Pinkwart rechnet allerdings nach eigenen Worten nicht mit einer Absage von Rot-Grün an die Linke. Das Gesprächsangebot an die FDP sei nur ein Ablenkungsmanöver.

Ministerpräsident Jürgen Rüttgers (CDU) zeigte sich überzeugt, dass er sich bei der Absage der Freidemokraten an Koalitionen mit SPD und Grünen „auf das Wort der FDP verlassen kann“. Rüttgers hatte angekündigt, er wolle in den kommenden Tagen mit allen Parteien mit Ausnahme der Linken das Gespräch suchen.

Rüttgers und Kraft beanspruchen beide das Amt des Ministerpräsidenten für ihre Parteien.

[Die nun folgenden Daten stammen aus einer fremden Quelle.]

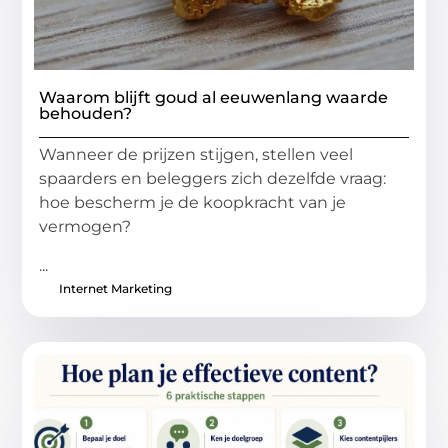
Waarom blijft goud al eeuwenlang waarde
behouden?
Wanneer de prijzen stijgen, stellen veel
spaarders en beleggers zich dezelfde vraag:
hoe bescherm je de koopkracht van je
vermogen?
...
Internet Marketing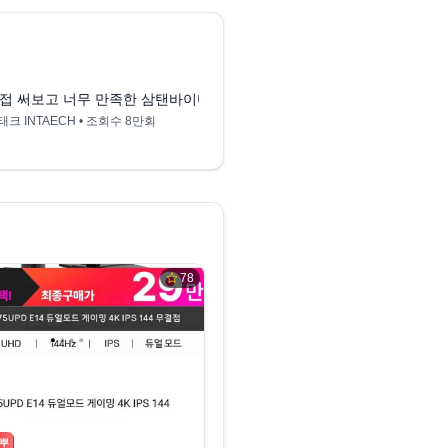
3:53
성 스마트 모니터 M7 신형 장기 사용기.
접 써보고 너무 만족한 삼탠바이미 M7 모니터 & 원터치 무빙스탠드 조합 | 
i007 삼성 스마트모니터
태크 INTAECH
• 조회수
8만회
커피아이
• 조회수
3만회
78
뿌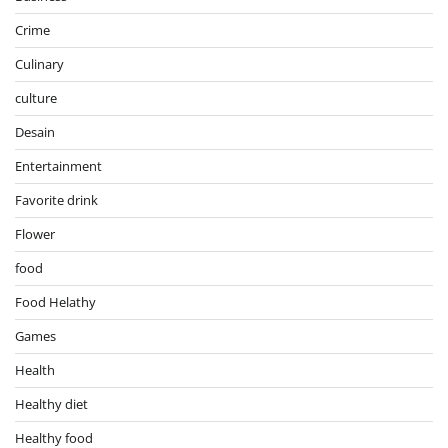
Crime
Culinary
culture
Desain
Entertainment
Favorite drink
Flower
food
Food Helathy
Games
Health
Healthy diet
Healthy food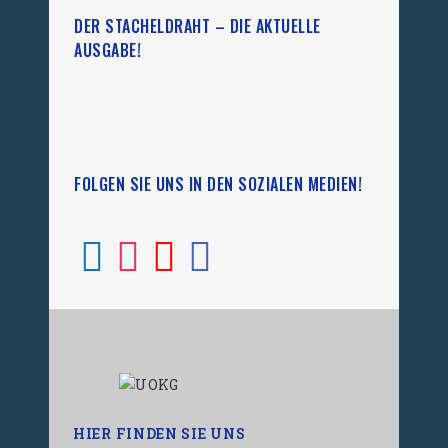
DER STACHELDRAHT – DIE AKTUELLE
AUSGABE!
FOLGEN SIE UNS IN DEN SOZIALEN MEDIEN!
HIER FINDEN SIE UNS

CDU und SPD verfügen über jeweils 67 Sitze im neuen Landtag. Rechnerisch möglich sind im neuen Landtag eine große Koalition und mehrere Dreierbündnisse. Nicht nur die FDP hatte vor der Wahl Bündnisse mit SPD und Grünen abgelehnt. Auch die Grünen hatten eine Koalition mit der FDP ausgeschlossen.

Sie zeigten sich hingegen offen für ein Bündnis mit der Linkspartei. Die Linke müsse allerdings einsehen, dass es keine haushaltspolitische „Wünsch-dir-was-Politik“ geben könne, sagte die Landesvorsitzende der Grünen, Daniela Schneckenburger.

Die Grünen-Vorsitzende Claudia Roth warnte die SPD vor einer großen Koalition mit der CDU. Es werde schon damit begonnen, die große Koalition zu verklären, sagte sie gegenüber dem Hamburger Abendblatt. „Wir haben auf Bundesebene gesehen, dass große Koalitionen nicht in der Lage sind, große Probleme zu lösen.“

Laut dem stellvertretenden CDU-Vorsitzenden Roland Koch sei eine große Koalition die beste Lösung für das Land. Der noch amtierende Ministerpräsident Jürgen Rüttgers (CDU) müsse die Sozialdemokraten als verlässlicher Ansprechpartner der CDU zu einer Entscheidung nötigen, „ob sie zu einer Koalition der Vernunft bereit sind oder im größten Bundesland mit Linksradikalen eine Regierung bilden wollen“, so Koch.  Sollte es zu einer großen Koalition kommen, dann werde sie es nur „unter unserer Führung geben“, sagte Koch gegenüber dem Hamburger Abendblatt. „Die CDU liegt 6000 Stimmen vor der SPD, das ist eine ganze Menge.“ Genau genommen entsprechen 6000 Stimmen 0,045 Prozent auf alle Wahlberechtigten bezogen, und 0,076 Prozent bezogen auf die tatsächlich abgegebenen Stimmen. Von einer „ganzen Menge“ kann man eher angesichts der dramatischen Stimmverluste für die CDU sprechen. In absoluten Zahlen verloren die Christdemokraten 1.014.770 Stimmen, fast dreimal so viel wie die Sozialdemokraten, die 383.452 an Zweit-Stimmen gegenüber den Landtagswahlen 2005 verlor.

Angesichts der starken Verluste für die CDU wird unterdessen die Kritik gegenüber Partei- und Regierungschefin Angela Merkel aus den eigenen Reihen lauter. Merkel selbst hatte eine Mitschuld der schwarz-gelben Koalition im Bund am NRW-Wahldebakel wegen des schlechten Starts eingeräumt. Kritik an der Koalition auf Bundesebene aus den Reihen von CDU/CSU bezieht sich  jedoch nicht auf die Inhalte der Regierungspolitik, sondern beschränkt sich zumeist auf das Erscheinungsbild der schwarz-gelben Koalition. Vor allem wird die mangelnde Einigkeit der Bundesregierung kritisiert. „Das heißt auch: Frau Merkel, übernehmen Sie die Initiative“, sagte der sächsische Ministerpräsident Stanislaw Tillich (CDU), der mehr Einigkeit innerhalb der Regierungskoalition fordert.